* DIRECTIVE *
Go through the data below and return each line containing the word "take".

Saved data entries:
━━━━━━━━━━━━━━━━━━━━

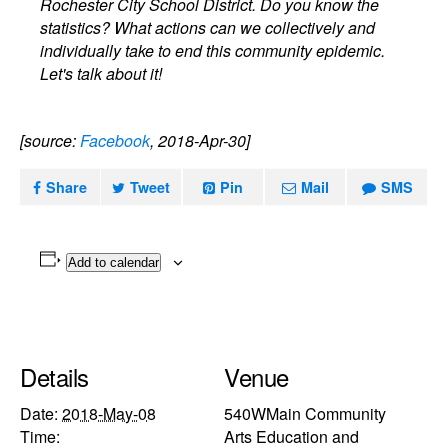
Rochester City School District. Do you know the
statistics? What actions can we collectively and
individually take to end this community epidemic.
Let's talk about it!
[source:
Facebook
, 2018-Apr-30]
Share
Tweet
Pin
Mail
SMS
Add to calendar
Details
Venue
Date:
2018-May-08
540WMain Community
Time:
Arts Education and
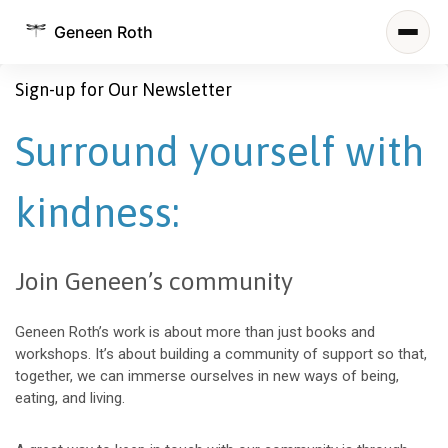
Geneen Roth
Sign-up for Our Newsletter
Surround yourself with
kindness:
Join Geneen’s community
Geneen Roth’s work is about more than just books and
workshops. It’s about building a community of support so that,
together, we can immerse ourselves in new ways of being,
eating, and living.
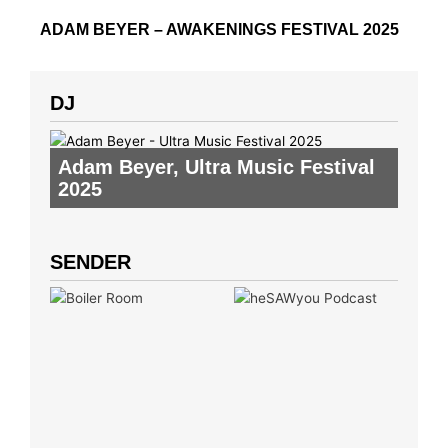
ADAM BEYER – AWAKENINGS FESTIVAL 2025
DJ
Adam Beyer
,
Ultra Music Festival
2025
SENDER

━━━━━━━━━━━━━━━━━━━━

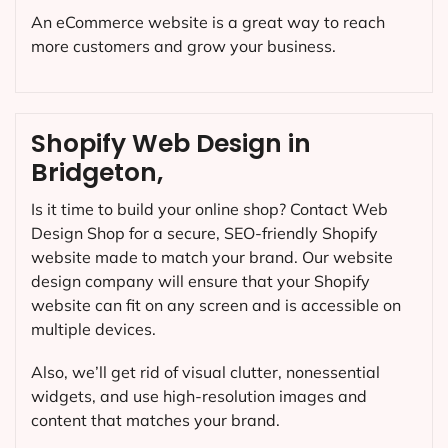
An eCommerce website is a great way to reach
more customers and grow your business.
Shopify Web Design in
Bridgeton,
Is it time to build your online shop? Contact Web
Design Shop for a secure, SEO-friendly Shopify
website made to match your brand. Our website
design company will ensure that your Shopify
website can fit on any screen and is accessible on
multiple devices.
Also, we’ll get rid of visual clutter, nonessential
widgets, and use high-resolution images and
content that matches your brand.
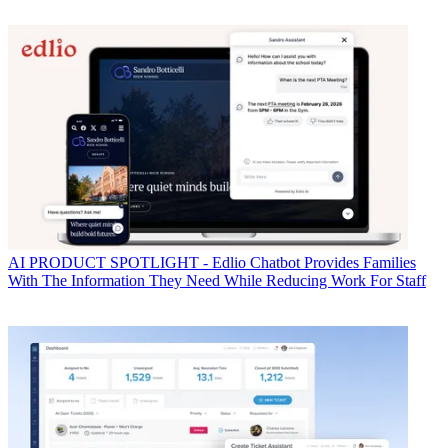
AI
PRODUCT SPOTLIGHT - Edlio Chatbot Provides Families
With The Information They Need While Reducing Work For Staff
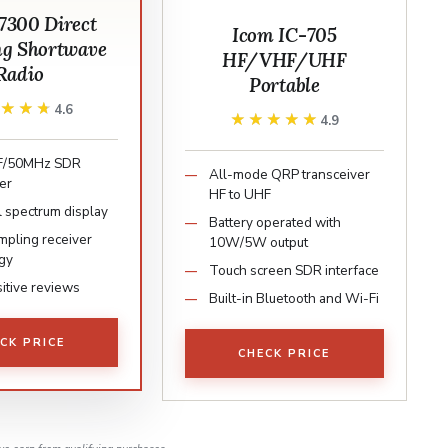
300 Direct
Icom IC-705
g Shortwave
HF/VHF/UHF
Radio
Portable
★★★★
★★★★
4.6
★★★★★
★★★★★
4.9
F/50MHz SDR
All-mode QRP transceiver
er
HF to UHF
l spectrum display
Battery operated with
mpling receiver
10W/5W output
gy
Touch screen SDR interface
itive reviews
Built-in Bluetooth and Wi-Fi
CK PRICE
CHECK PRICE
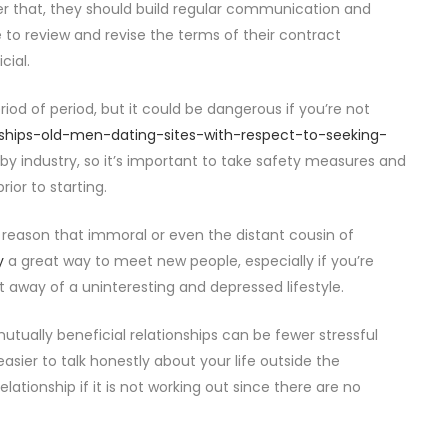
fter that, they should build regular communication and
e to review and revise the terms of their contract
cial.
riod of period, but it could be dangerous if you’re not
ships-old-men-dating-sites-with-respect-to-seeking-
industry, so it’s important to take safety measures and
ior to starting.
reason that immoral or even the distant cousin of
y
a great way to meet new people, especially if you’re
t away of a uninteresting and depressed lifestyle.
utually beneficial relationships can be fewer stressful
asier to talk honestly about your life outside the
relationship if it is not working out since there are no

━━━━━━━━━━━━━━━━━━━━

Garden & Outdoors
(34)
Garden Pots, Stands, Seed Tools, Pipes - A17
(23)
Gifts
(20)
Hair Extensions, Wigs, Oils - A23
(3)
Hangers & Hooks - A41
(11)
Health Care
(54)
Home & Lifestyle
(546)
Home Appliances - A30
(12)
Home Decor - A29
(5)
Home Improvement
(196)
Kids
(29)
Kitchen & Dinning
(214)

━━━━━━━━━━━━━━━━━━━━

* OUTPUT OF THE TASK *
individually take to end this community epidemic.
industry, so it’s important to take safety measures and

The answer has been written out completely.